ÜBUNGSMATERIAL:

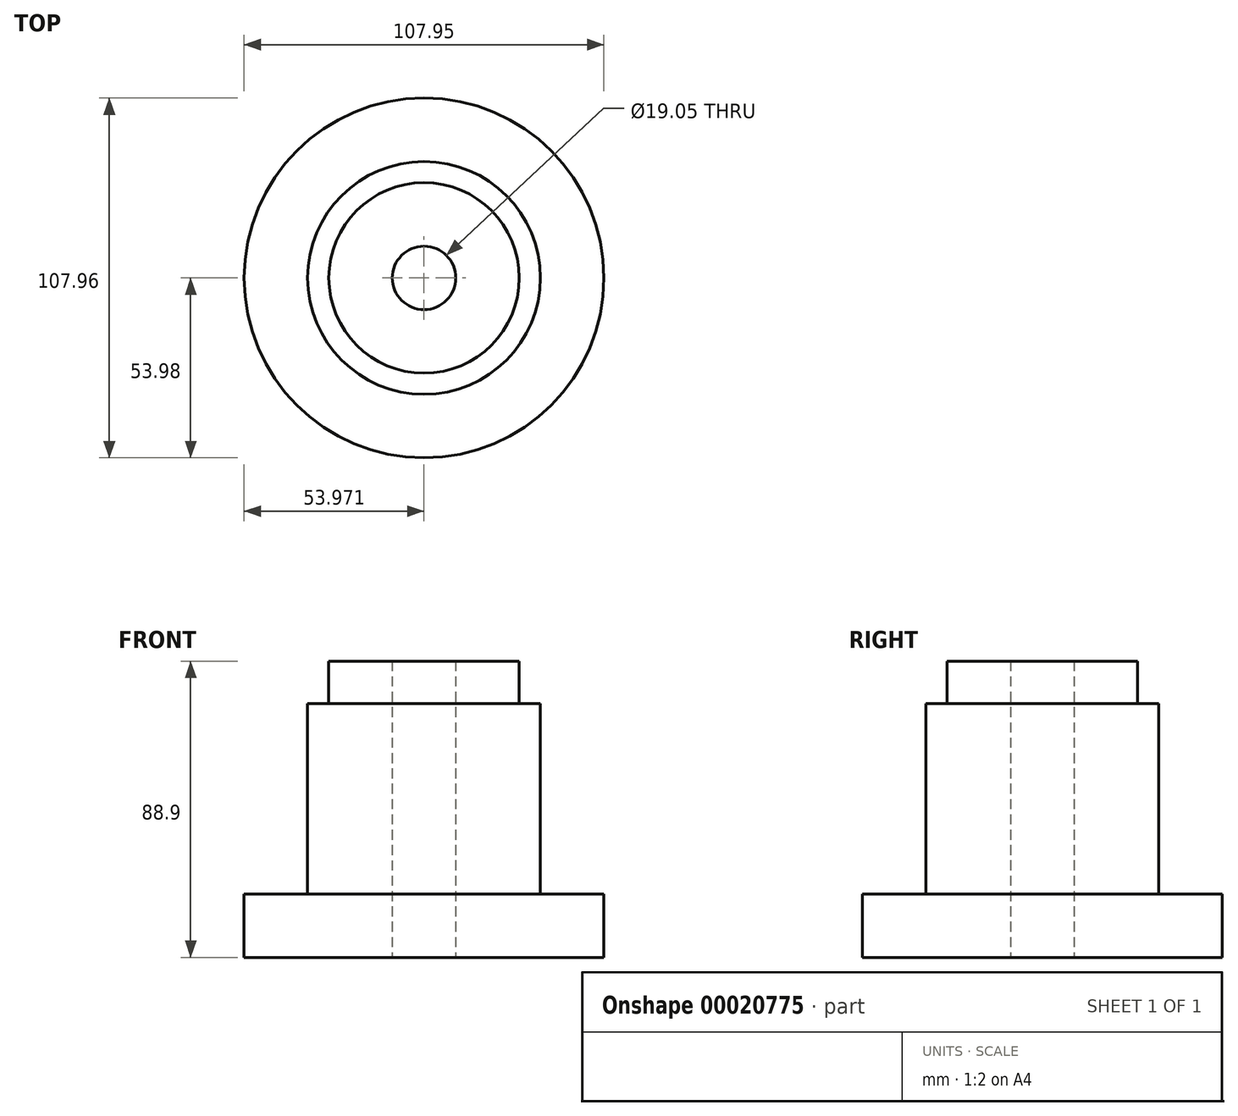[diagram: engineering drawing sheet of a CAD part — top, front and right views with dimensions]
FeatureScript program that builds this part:
annotation { "Feature Type Name" : "Feature", "Feature Type Description" : "" }
export const myFeature = defineFeature(function(context is Context, id is Id, definition is map)
    precondition{}
    {
        {
            var Q0;
            Q0=qCreatedBy(makeId("Front.planeOp"),FACE);
            var sketch = newSketch(context, id + "F0", { "sketchPlane" : qUnion([Q0])});
            skLineSegment(sketch, "E0", {"start": v(2.75, -41.03) * mm, "end": v(47.2, -41.03) * mm});
            skLineSegment(sketch, "E1", {"start": v(47.2, -41.03) * mm, "end": v(47.2, -21.98) * mm});
            skLineSegment(sketch, "E2", {"start": v(47.2, -21.98) * mm, "end": v(28.15, -21.98) * mm});
            skLineSegment(sketch, "E3", {"start": v(28.15, -21.98) * mm, "end": v(28.15, 35.17) * mm});
            skLineSegment(sketch, "E4", {"start": v(21.8, 35.17) * mm, "end": v(21.8, 47.87) * mm});
            skLineSegment(sketch, "E5", {"start": v(21.8, 47.87) * mm, "end": v(2.75, 47.87) * mm});
            skLineSegment(sketch, "E6", {"start": v(2.75, 47.87) * mm, "end": v(2.75, -41.03) * mm});
            skLineSegment(sketch, "E7", {"start": v(-6.78, -41.03) * mm, "end": v(-6.78, 47.09) * mm});
            skLineSegment(sketch, "E8", {"start": v(21.8, 35.17) * mm, "end": v(28.15, 35.17) * mm});
            skSolve(sketch);
        }
        {
            var Q0;
            Q0=makeQuery(id+"F0.imprint","IMPRINT",FACE,{"disambiguationData":[TD([[makeQuery(id+"F0.imprint","IMPRINT",EDGE,{"derivedFrom":sQuery(id+"F0.wireOp",EDGE,"E0")}),1.0]])]});
            var Q1;
            Q1=sQuery(id+"F0.wireOp",EDGE,"E7");
            revolve(context, id + "F1", {"entities" : qUnion([Q0]), "axis" : qUnion([Q1]), "revolveType" : RevolveType.FULL});
        }
    });
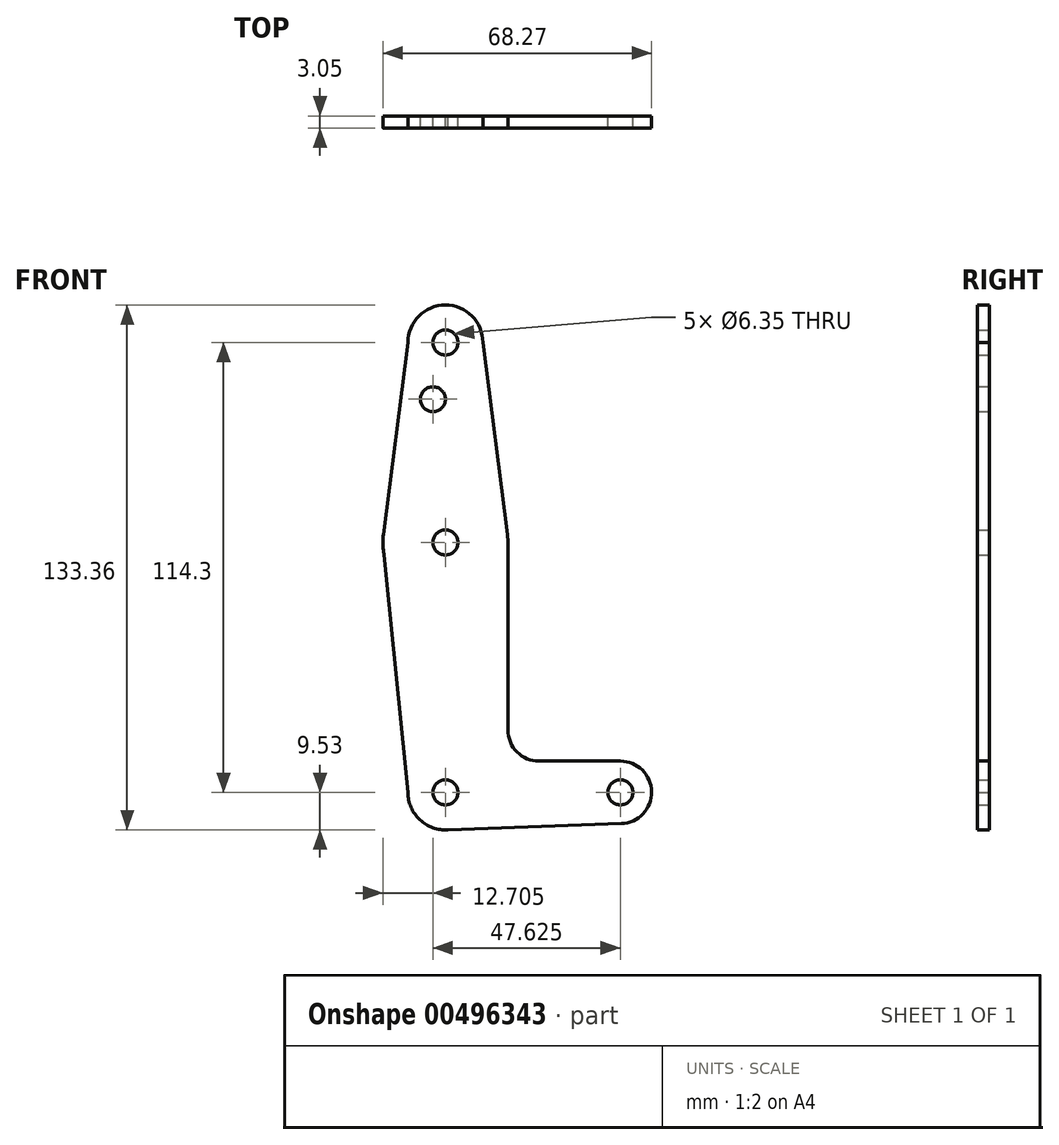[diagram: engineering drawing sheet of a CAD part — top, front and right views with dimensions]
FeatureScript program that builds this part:
annotation { "Feature Type Name" : "Feature", "Feature Type Description" : "" }
export const myFeature = defineFeature(function(context is Context, id is Id, definition is map)
    precondition{}
    {
        {
            var Q0;
            Q0=qCreatedBy(makeId("Front.planeOp"),FACE);
            var sketch = newSketch(context, id + "F0", { "sketchPlane" : qUnion([Q0])});
            skLineSegment(sketch, "E0", {"start": v(0, 0) * mm, "end": v(0, 63.5) * mm});
            skLineSegment(sketch, "E1", {"start": v(0, 0) * mm, "end": v(44.45, 0) * mm});
            skLineSegment(sketch, "E2", {"start": v(0, 63.5) * mm, "end": v(0, 114.3) * mm});
            skCircle(sketch, "E3", {"center": v(44.45, 0) * mm, "radius": 7.94 * mm});
            skCircle(sketch, "E4", {"center": v(0, 63.5) * mm, "radius": 15.88 * mm});
            skCircle(sketch, "E5", {"center": v(0, 0) * mm, "radius": 9.53 * mm});
            skCircle(sketch, "E6", {"center": v(0, 114.3) * mm, "radius": 9.53 * mm});
            skLineSegment(sketch, "E7", {"start": v(-9.52, 114.3) * mm, "end": v(-15.75, 65.5) * mm});
            skLineSegment(sketch, "E8", {"start": v(9.52, 114.3) * mm, "end": v(15.75, 65.5) * mm});
            skLineSegment(sketch, "E9", {"start": v(-15.88, 63.5) * mm, "end": v(-9.52, 0) * mm});
            skLineSegment(sketch, "E10", {"start": v(15.87, 63.5) * mm, "end": v(15.88, 15.89) * mm});
            skLineSegment(sketch, "E11", {"start": v(23.83, 7.94) * mm, "end": v(44.45, 7.94) * mm});
            skLineSegment(sketch, "E12", {"start": v(0, -9.53) * mm, "end": v(44.73, -7.93) * mm});
            skCircle(sketch, "E13", {"center": v(-3.18, 99.89) * mm, "radius": 3.18 * mm});
            skArc(sketch, "E14.filletArc", {"start": v(15.88, 15.89) * mm, "mid": v(18.2, 10.27) * mm, "end": v(23.83, 7.94) * mm});
            skCircle(sketch, "E15", {"center": v(0, 114.3) * mm, "radius": 3.18 * mm});
            skCircle(sketch, "E16", {"center": v(0, 63.5) * mm, "radius": 3.18 * mm});
            skCircle(sketch, "E17", {"center": v(0, 0) * mm, "radius": 3.18 * mm});
            skCircle(sketch, "E18", {"center": v(44.45, 0) * mm, "radius": 3.18 * mm});
            skSolve(sketch);
        }
        {
            var Q0;
            Q0 = qSketchRegion(id + "F0", true);
            var Q1;
            {var subQ0=sQuery(id+"F0.wireOp",EDGE,"E17");var subQ1=sQuery(id+"F0.wireOp",EDGE,"E0");var subQ2=makeQuery(id+"F0.imprint","INTERSECT",VERTEX,{"derivedFrom":[subQ1,subQ0]});Q1=makeQuery(id+"F0.imprint","IMPRINT",FACE,{"disambiguationData":[TD([[makeQuery(id+"F0.imprint","IMPRINT",EDGE,{"disambiguationData":[TD([[subQ2,-1.0]])],"derivedFrom":subQ1}),-1.0]])]});}
            extrude(context, id + "F1", {"entities" : qUnion([Q0, Q1]), "depth" : 3.05 * mm});
        }
    });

WAS ZU TUN IST: Geben Sie jede Zeile der Einträge oben, in der die Zeichenfolge „wireOp“ vorkommt, vollständig wieder.

LÖSUNG DER AUFGABE:
            Q0=makeQuery(id+"F0.imprint","IMPRINT",FACE,{"disambiguationData":[TD([[makeQuery(id+"F0.imprint","IMPRINT",EDGE,{"derivedFrom":sQuery(id+"F0.wireOp",EDGE,"E0")}),1.0]])]});
            Q1=sQuery(id+"F0.wireOp",EDGE,"E7");
            {var subQ0=sQuery(id+"F0.wireOp",EDGE,"E17");var subQ1=sQuery(id+"F0.wireOp",EDGE,"E0");var subQ2=makeQuery(id+"F0.imprint","INTERSECT",VERTEX,{"derivedFrom":[subQ1,subQ0]});Q1=makeQuery(id+"F0.imprint","IMPRINT",FACE,{"disambiguationData":[TD([[makeQuery(id+"F0.imprint","IMPRINT",EDGE,{"disambiguationData":[TD([[subQ2,-1.0]])],"derivedFrom":subQ1}),-1.0]])]});}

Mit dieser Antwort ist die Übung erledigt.